Le château de Sarrebruck reflète l’histoire de la Sarre : d’abord forteresse au Moyen-Âge, puis château à la Renaissance, siège des princes de Nassau-Sarrebruck au XVIIIe siècle, et au XXe siècle, siège administratif de la ville, de la commission gouvernementale de la Société des Nations et, à partir d’avril 1935, siège de la Gestapo. Après 1945, le château, qui avait été endommagé pendant la guerre, redevint le siège administratif. De 1982 à 1989, il fut rénové selon les plans de l’architecte Gottfried Böhm. Aujourd’hui, le château abrite la Regionalverband Saarbrücken (Association régionale de Sarrebruck). Dans l’annexe se trouve le Musée historique de la Sarre avec une exposition permanente sur la Sarre pendant la période nazie. Devant le château se trouve la Place du Mémorial Invisible.
Contact
Château de Sarrebruck / Musée historique de la Sarre
Schlossstraße 1 – 15
66119 Sarrebruck
Allemagne
Téléphone : +49 | 0 | 681 | 5 06 16 16
E-Mail : info@saarbruecker-schloss.de
Page web : www.saarbruecker-schloss.de
La Place du Mémorial Invisible
L’artiste Jochen Gerz, professeur invité à la Hochschule der Bildenden Künste Saar, fondée en 1989, œuvra avec ses étudiants de 1990 à 1993 au remplacement de pavés subtilisés pendant la nuit par des pierres de substitution.
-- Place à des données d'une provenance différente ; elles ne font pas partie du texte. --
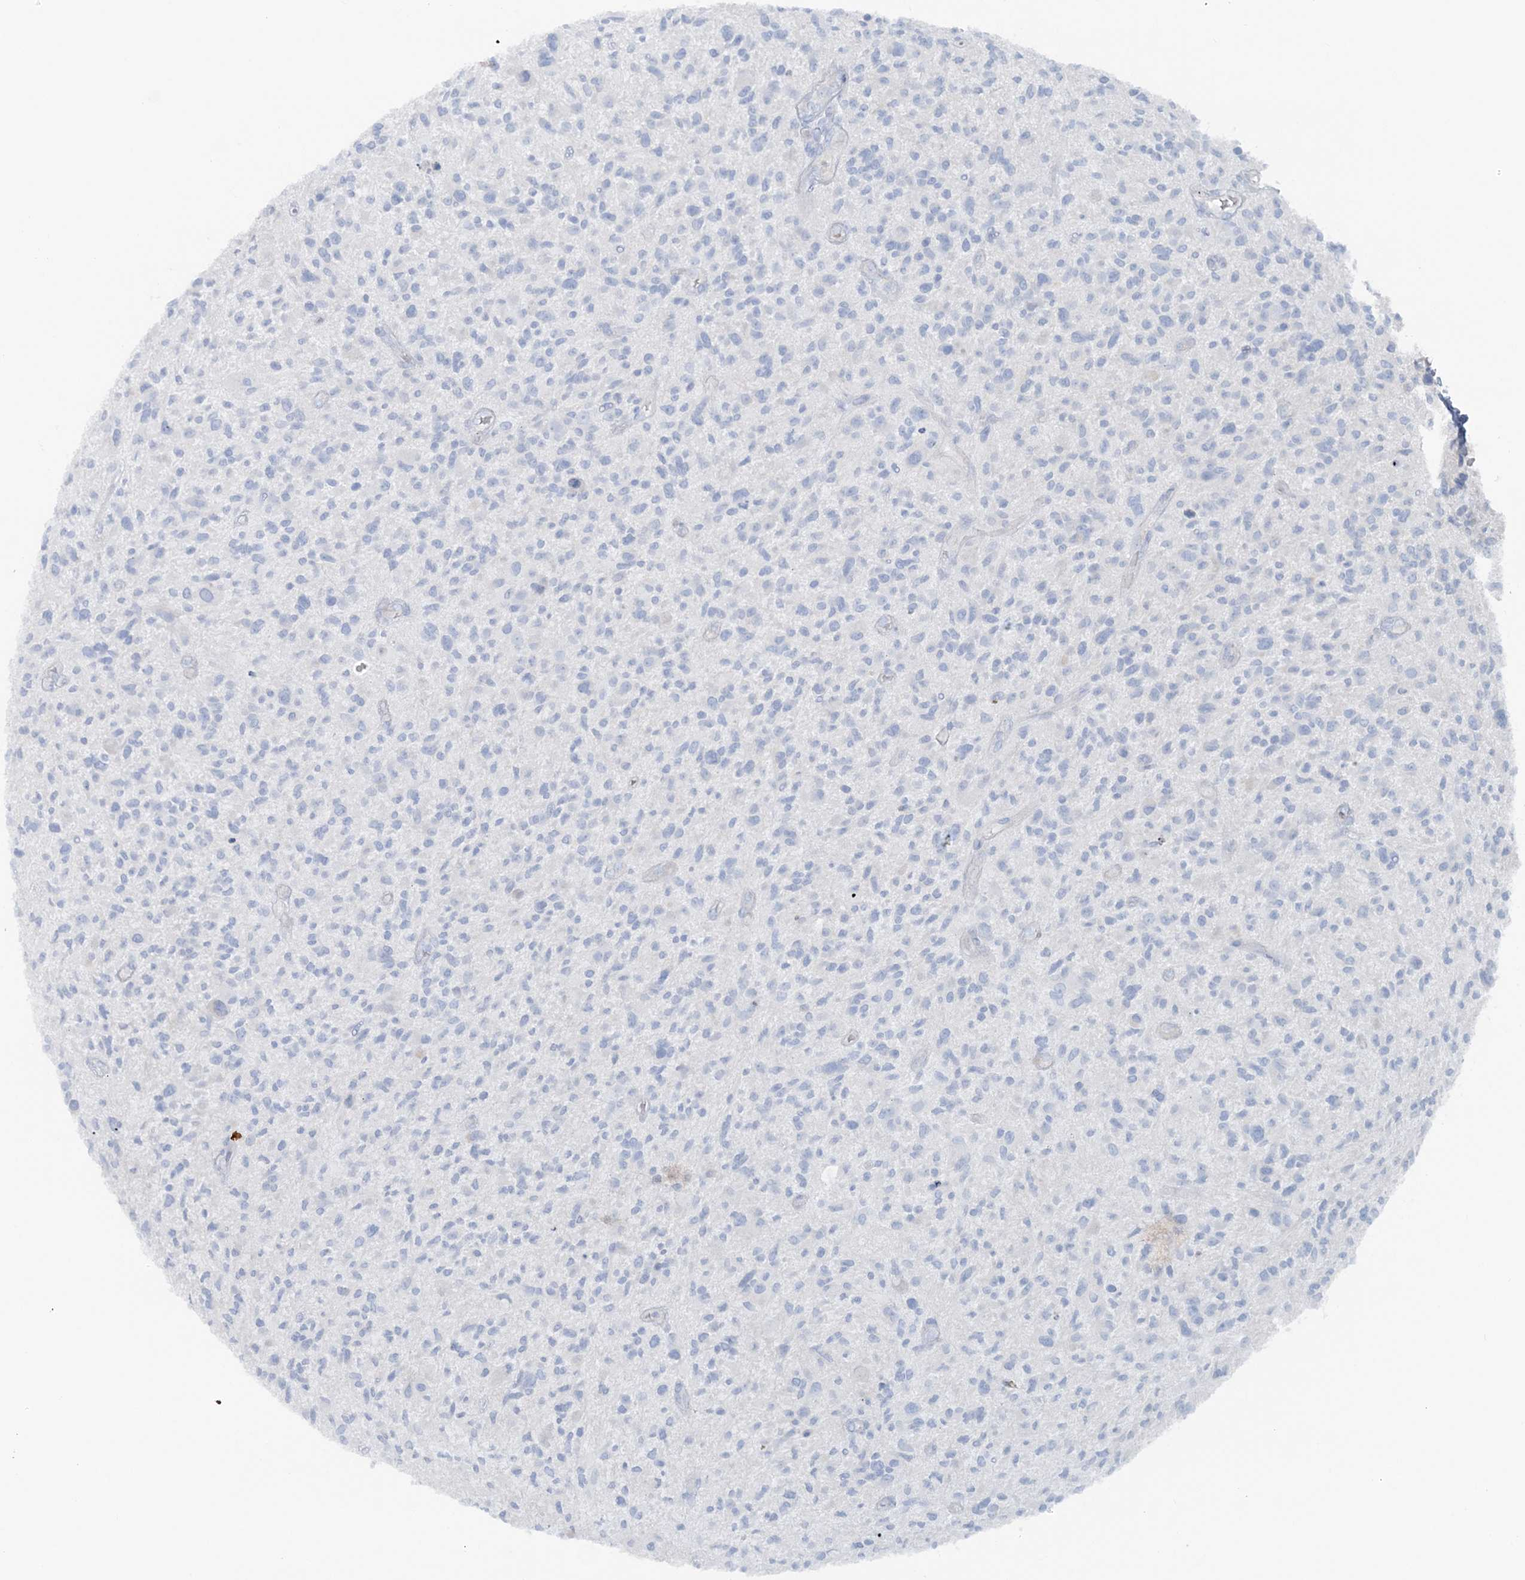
{"staining": {"intensity": "negative", "quantity": "none", "location": "none"}, "tissue": "glioma", "cell_type": "Tumor cells", "image_type": "cancer", "snomed": [{"axis": "morphology", "description": "Glioma, malignant, High grade"}, {"axis": "topography", "description": "Brain"}], "caption": "The IHC image has no significant positivity in tumor cells of malignant glioma (high-grade) tissue.", "gene": "ATP11A", "patient": {"sex": "male", "age": 47}}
À cette occasion, les noms de tous les cimetières juifs qui existaient en Allemagne avant 1933 furent gravés sur la face inférieure des pierres. La liste fut établie en consultation avec les communautés juives de la République fédérale d’Allemagne. Chaque pierre indique donc également la date à laquelle les lettres de réponse des communautés arrivèrent à Sarrebruck. 2.145 cimetières furent identifiés. Le mémorial compte le même nombre de pierres. La confidentialité qui régna initialement autour de l’œuvre était un élément essentiel du projet, qui s’inscrivait dans la démarche artistique de Jochen Gerz. Celle-ci se caractérise par une méfiance à l’égard des formes traditionnelles de la culture de la mémoire (monument, mémorial, panneau d’information), et pas uniquement à Sarrebruck.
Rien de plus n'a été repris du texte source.